Dazu verwendete man einen Teil der Lösensumme, die man für Richard Löwenherz bekommen hatte. Dieser englische König hatte in Jerusalem auf einem Kreuzzug Österreicher und Franzosen betrogen, wurde auf der Rückreise aber in der Nähe Wiens gefangen.
Im 18. Jahrhundert war der Graben zur vornehmsten Einkaufsstraße in Wien geworden. Schon damals stand dort die Pestsäule, der überragende Blickfang der Straße.
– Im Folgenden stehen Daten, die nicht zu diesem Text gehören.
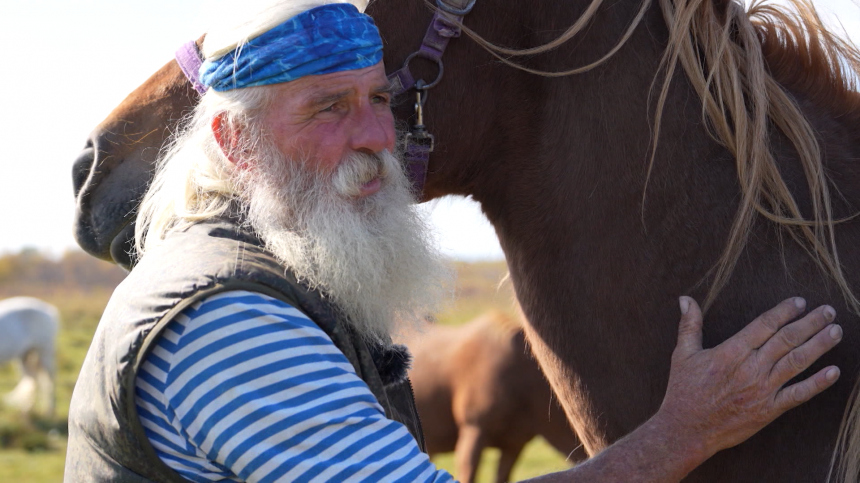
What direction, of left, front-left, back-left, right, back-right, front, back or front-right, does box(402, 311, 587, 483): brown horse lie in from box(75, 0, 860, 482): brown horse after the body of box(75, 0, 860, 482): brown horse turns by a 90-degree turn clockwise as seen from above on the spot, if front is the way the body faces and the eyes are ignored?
front

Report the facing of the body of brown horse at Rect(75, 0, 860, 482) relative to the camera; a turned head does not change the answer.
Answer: to the viewer's left

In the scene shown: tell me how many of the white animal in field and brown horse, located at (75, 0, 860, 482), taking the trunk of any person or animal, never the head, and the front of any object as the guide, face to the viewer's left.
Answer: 2

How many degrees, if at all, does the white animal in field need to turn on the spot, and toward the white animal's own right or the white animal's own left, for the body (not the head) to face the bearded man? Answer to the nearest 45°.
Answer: approximately 90° to the white animal's own left

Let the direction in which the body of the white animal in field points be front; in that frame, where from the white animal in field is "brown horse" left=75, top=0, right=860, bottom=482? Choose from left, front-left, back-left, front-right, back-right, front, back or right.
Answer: left

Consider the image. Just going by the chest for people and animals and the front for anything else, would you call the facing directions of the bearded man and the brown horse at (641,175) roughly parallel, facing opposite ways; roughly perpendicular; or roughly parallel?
roughly parallel, facing opposite ways

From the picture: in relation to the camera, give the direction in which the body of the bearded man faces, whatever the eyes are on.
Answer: to the viewer's right

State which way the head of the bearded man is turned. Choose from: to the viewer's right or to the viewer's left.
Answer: to the viewer's right

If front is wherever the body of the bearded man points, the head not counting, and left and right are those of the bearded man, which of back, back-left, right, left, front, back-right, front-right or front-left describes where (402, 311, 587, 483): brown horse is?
left

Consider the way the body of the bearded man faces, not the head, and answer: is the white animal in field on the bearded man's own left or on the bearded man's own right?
on the bearded man's own left

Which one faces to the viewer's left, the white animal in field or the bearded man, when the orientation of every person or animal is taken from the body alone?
the white animal in field

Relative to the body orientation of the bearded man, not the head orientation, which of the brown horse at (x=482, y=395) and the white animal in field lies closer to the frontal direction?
the brown horse

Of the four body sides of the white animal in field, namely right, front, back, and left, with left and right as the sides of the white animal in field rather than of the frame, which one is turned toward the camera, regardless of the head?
left
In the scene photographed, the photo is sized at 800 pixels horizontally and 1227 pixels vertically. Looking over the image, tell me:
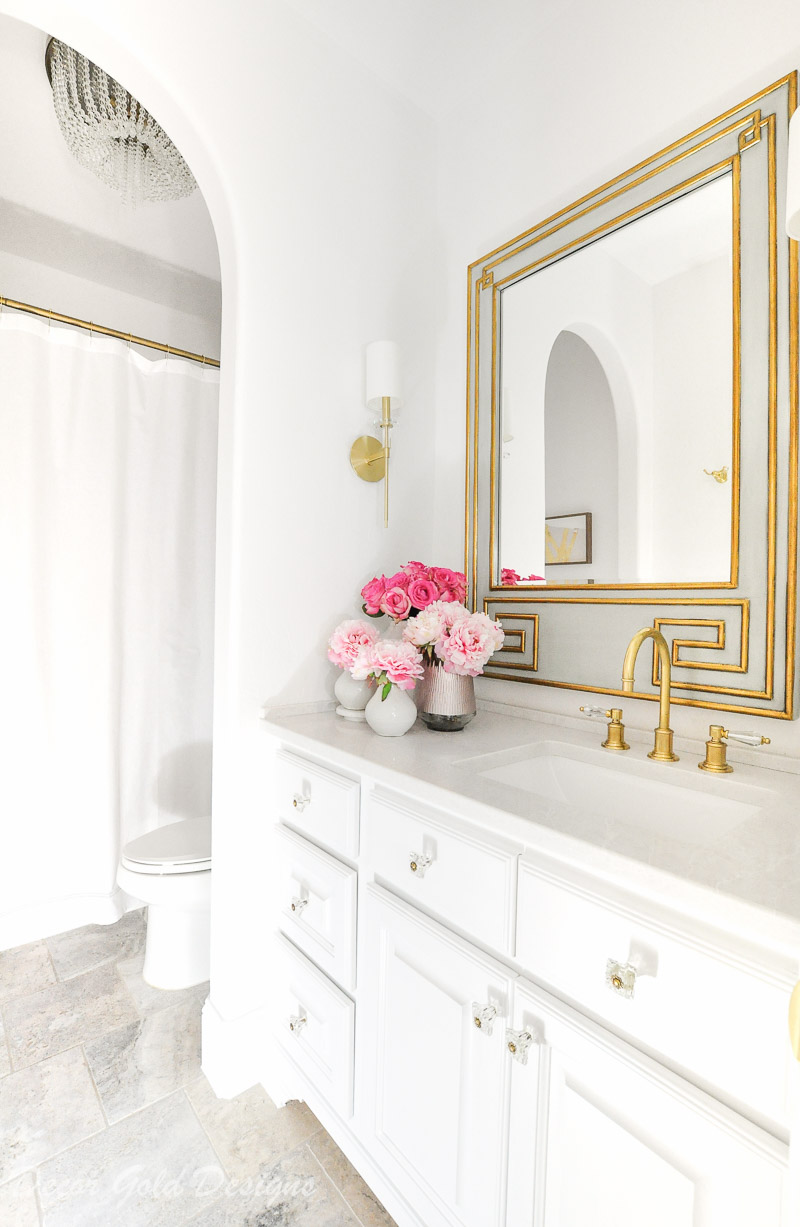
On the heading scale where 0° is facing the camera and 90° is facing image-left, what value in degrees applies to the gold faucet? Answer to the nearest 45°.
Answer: approximately 45°

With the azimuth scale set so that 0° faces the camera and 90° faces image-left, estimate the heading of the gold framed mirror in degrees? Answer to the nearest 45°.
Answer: approximately 45°

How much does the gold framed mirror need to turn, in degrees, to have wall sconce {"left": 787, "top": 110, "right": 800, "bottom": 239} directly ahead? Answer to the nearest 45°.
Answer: approximately 45° to its left

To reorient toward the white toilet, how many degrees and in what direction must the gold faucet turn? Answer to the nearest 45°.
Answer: approximately 45° to its right
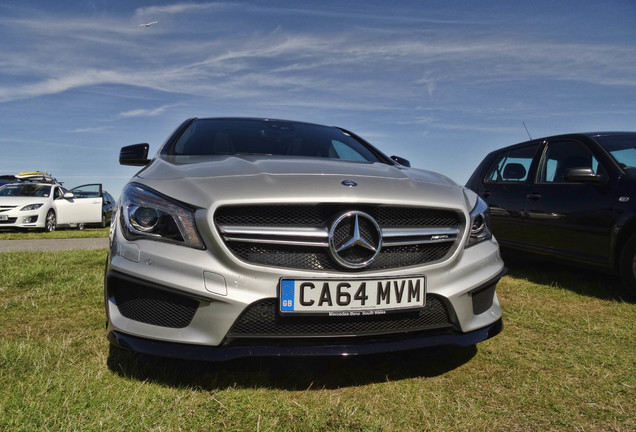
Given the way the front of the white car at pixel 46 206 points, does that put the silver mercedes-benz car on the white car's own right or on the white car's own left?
on the white car's own left

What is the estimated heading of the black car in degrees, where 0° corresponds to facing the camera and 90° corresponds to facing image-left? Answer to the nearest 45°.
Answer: approximately 315°

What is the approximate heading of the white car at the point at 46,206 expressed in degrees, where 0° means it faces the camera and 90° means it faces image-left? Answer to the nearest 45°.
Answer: approximately 45°
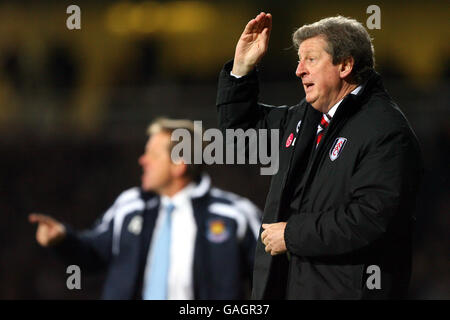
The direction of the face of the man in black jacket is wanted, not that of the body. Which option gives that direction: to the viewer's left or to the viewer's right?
to the viewer's left

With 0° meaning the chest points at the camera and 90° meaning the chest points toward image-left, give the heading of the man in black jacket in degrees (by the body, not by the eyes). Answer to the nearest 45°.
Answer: approximately 45°

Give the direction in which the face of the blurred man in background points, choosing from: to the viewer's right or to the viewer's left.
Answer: to the viewer's left

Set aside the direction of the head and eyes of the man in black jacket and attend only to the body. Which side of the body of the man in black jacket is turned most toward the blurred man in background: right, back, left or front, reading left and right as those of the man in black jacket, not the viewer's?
right
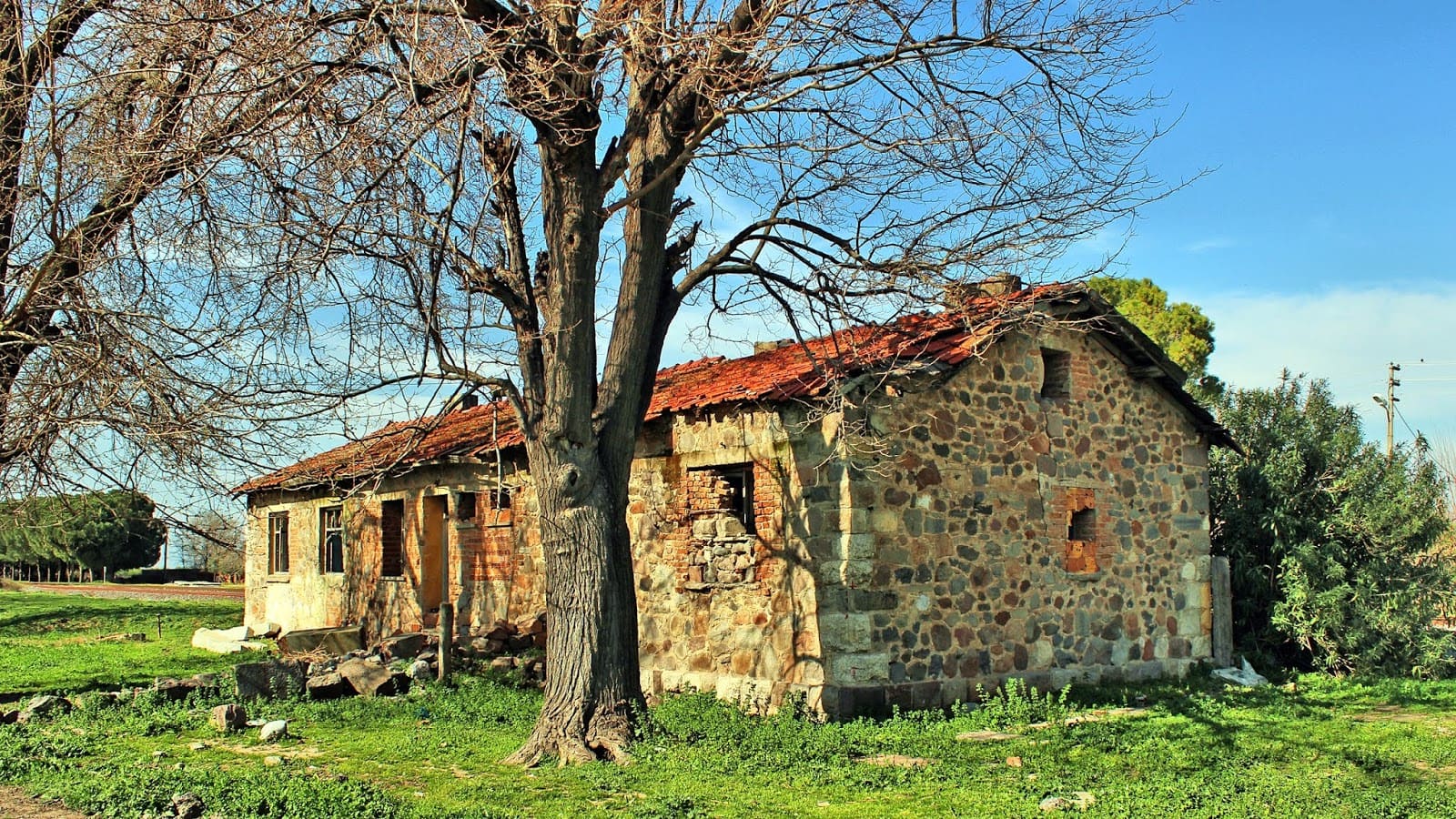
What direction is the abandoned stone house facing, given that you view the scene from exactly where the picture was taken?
facing the viewer and to the left of the viewer

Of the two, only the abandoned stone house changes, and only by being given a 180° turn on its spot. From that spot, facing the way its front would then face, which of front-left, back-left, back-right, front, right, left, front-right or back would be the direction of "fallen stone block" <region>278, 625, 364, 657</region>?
left

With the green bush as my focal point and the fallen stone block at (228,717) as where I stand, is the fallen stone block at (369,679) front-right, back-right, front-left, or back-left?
front-left

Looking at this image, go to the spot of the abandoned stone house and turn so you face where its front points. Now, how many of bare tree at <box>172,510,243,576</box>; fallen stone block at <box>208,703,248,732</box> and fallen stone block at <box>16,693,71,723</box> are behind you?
0

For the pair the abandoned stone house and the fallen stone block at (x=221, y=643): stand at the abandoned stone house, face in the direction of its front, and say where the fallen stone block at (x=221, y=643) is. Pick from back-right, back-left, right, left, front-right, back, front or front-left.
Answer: right

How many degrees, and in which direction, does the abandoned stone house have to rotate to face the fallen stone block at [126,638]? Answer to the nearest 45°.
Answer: approximately 90° to its right

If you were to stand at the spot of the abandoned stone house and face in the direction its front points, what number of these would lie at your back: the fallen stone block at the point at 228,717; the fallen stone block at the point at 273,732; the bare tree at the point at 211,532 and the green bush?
1

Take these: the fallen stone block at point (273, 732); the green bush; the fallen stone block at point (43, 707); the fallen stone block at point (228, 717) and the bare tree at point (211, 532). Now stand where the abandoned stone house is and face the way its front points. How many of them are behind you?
1

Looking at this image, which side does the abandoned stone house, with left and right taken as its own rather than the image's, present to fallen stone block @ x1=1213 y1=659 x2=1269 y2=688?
left

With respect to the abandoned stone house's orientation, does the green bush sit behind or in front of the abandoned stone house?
behind
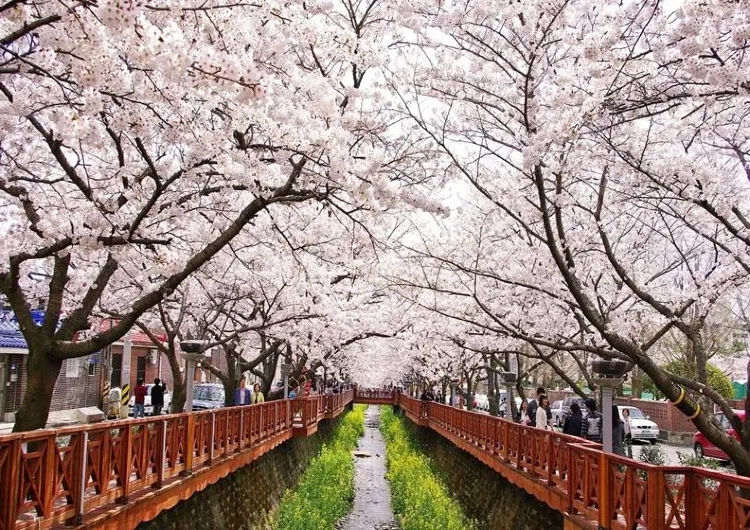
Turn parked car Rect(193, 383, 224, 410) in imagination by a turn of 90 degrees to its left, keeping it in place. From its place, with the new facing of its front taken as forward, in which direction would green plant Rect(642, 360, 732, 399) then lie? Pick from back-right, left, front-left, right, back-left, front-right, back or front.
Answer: front

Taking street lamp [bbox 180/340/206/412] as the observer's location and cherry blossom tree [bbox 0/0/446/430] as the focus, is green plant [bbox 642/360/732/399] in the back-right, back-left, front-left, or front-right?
back-left

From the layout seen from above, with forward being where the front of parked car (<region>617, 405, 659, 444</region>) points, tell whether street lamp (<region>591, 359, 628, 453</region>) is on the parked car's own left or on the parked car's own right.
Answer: on the parked car's own right

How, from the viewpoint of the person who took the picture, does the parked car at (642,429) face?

Die Säule ist der Dreifaltigkeit gewidmet und steht hier als Dank dafür, dass die Pest in Wien 1679 abgeklungen war. Kaiser Leopold I hatte gelobt, eine solche Säule zu errichten. Anfangs nur eine einfache Holzsäule, wurde die heutige im Jahr 1693 von mehreren Baumeistern und Bildhauern aufgestellt.
Wir passieren die Pestsäule und gehen noch ein Stück vor, um wieder am Stephansplatz zu landen, wo wir unsere Wanderung begonnen haben.